BIS Adds Twenty-Six to Entity List, Removes Two
On October 21, 2024, the Department of Commerce, Bureau of Industry and Security (BIS) published a rule (89 FR 84460) adding twenty-six entries to the Entity List. The new additions are located in:
- People's Republic of China (China) (6)
- Egypt (1)
- Pakistan (16)
- United Arab Emirates (UAE) (3)
BIS also published a press release on these additions. Reasons for addition to the Entity List were based on "violations of export controls, involvement in weapons programs of concern, and evasion of U.S. sanctions and export controls on Russia and Iran."
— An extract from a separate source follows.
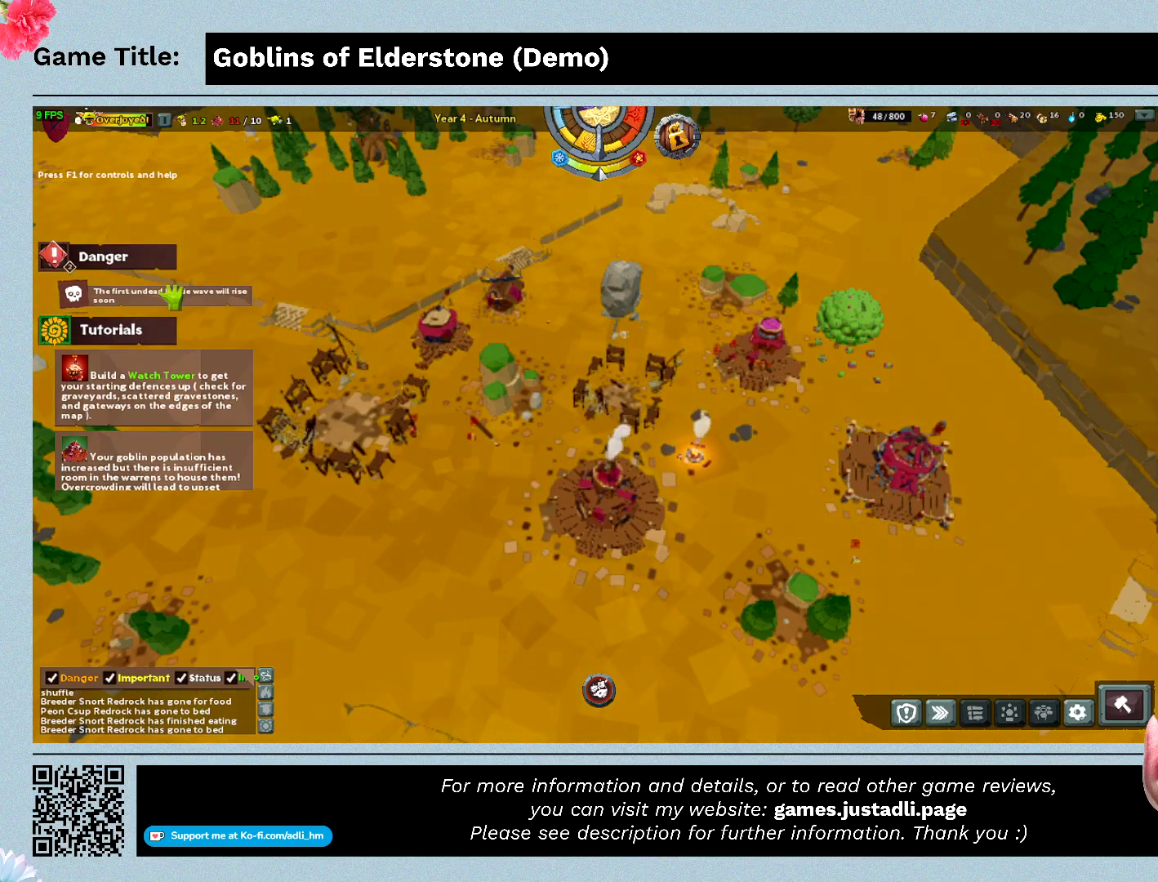
{"keys": ["right"], "events": []}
The Entity List, found at Supplement No. 4 to Part 744 of the Export Administration Regulations (EAR), restricts exports of U.S.-origin goods and technology to listed parties. For these additions, the restrictions create a license requirement with a presumption of denial for all exports, reexports, or transfers subject to the EAR. This includes items classified as EAR99 or other items that would otherwise be shipped No License Required, or NLR.
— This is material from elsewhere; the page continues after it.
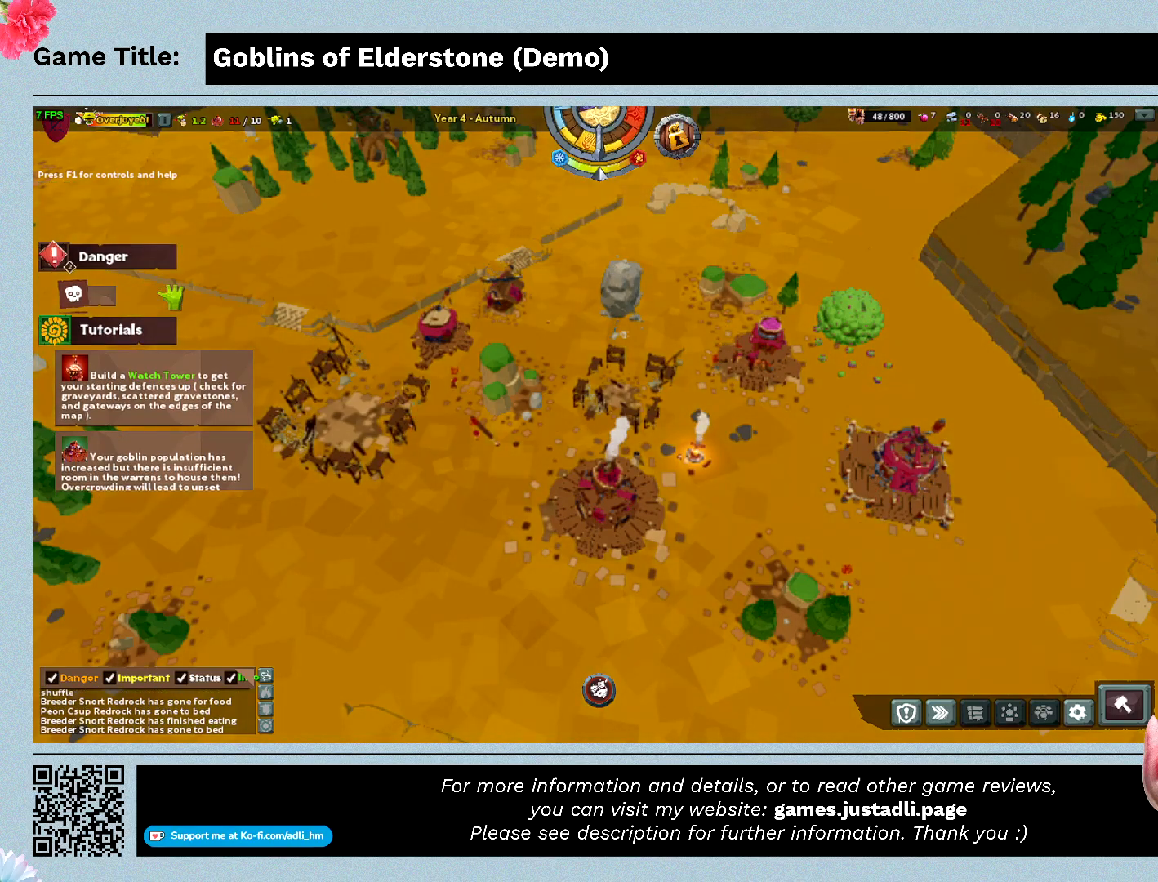
{"keys": ["right"], "events": []}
BIS also took the less common step of removing two companies from the Entity List:
- Sandvine Incorporated (Canada, India, Japan, Malaysia, Sweden, and the UAE)
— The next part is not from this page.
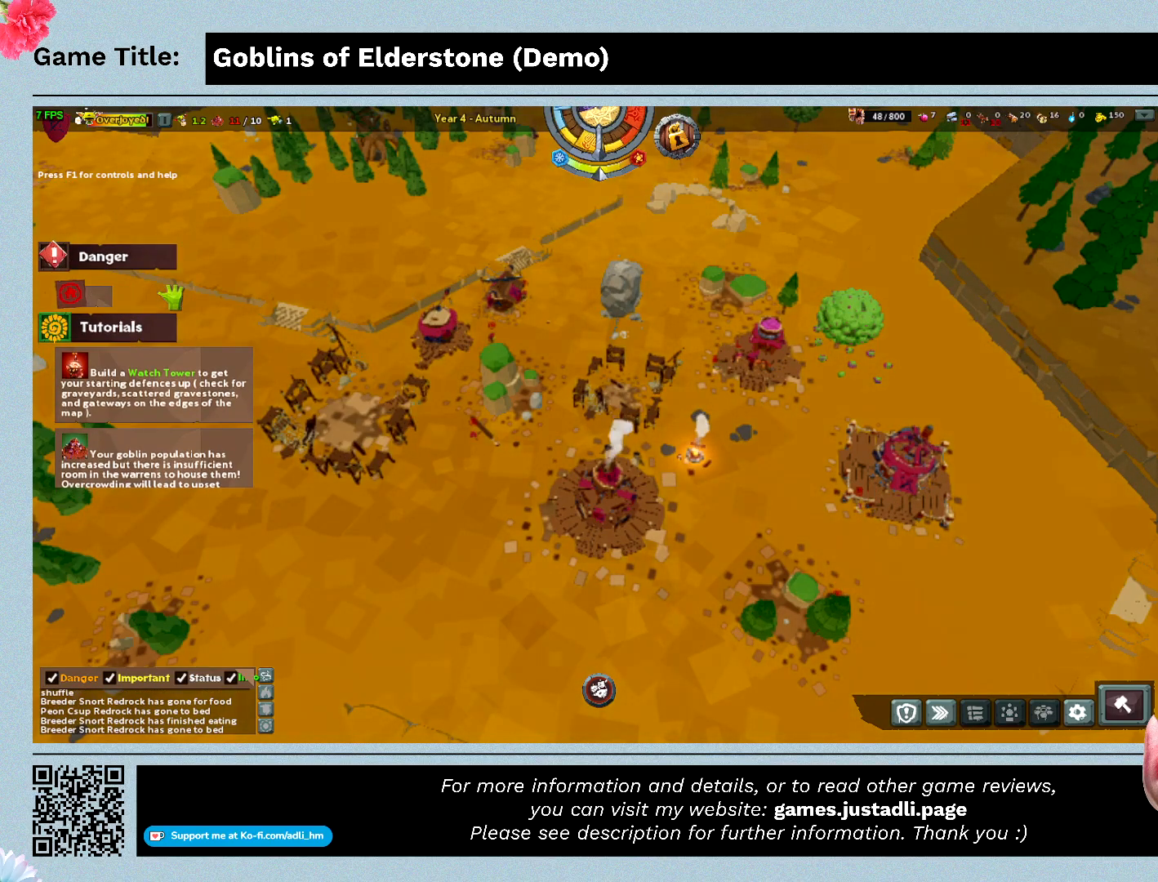
{"keys": ["right"], "events": []}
- Hefei Bitland Information Technology Co. Ltd. (China)
A press release on the Sandvine removal cited corporate reforms to protect human rights:
Sandvine was added to the Entity List in February 2024 after its products were used to conduct mass web-monitoring and censorship and target human rights activists and dissidents, including by enabling the misuse of commercial spyware. It has since taken significant steps to address the misuse of its technology that can undermine human rights.
Over the past several months, Sandvine has overhauled its corporate structure, leadership, and business model. The company has pivoted to focus on servicing democracies committed to the protection of human rights. Sandvine’s actions include, amongst others: exiting non-democratic countries, with 32 already exited and an additional 24 countries in process; fostering deeper relationships with civil society; dedicating profits to the protection of rights; adding human rights experts to its new leadership team; vetting business decisions through the newly created Business Ethics Committee; and closely monitoring technology misuse in countries in which they plan to remain.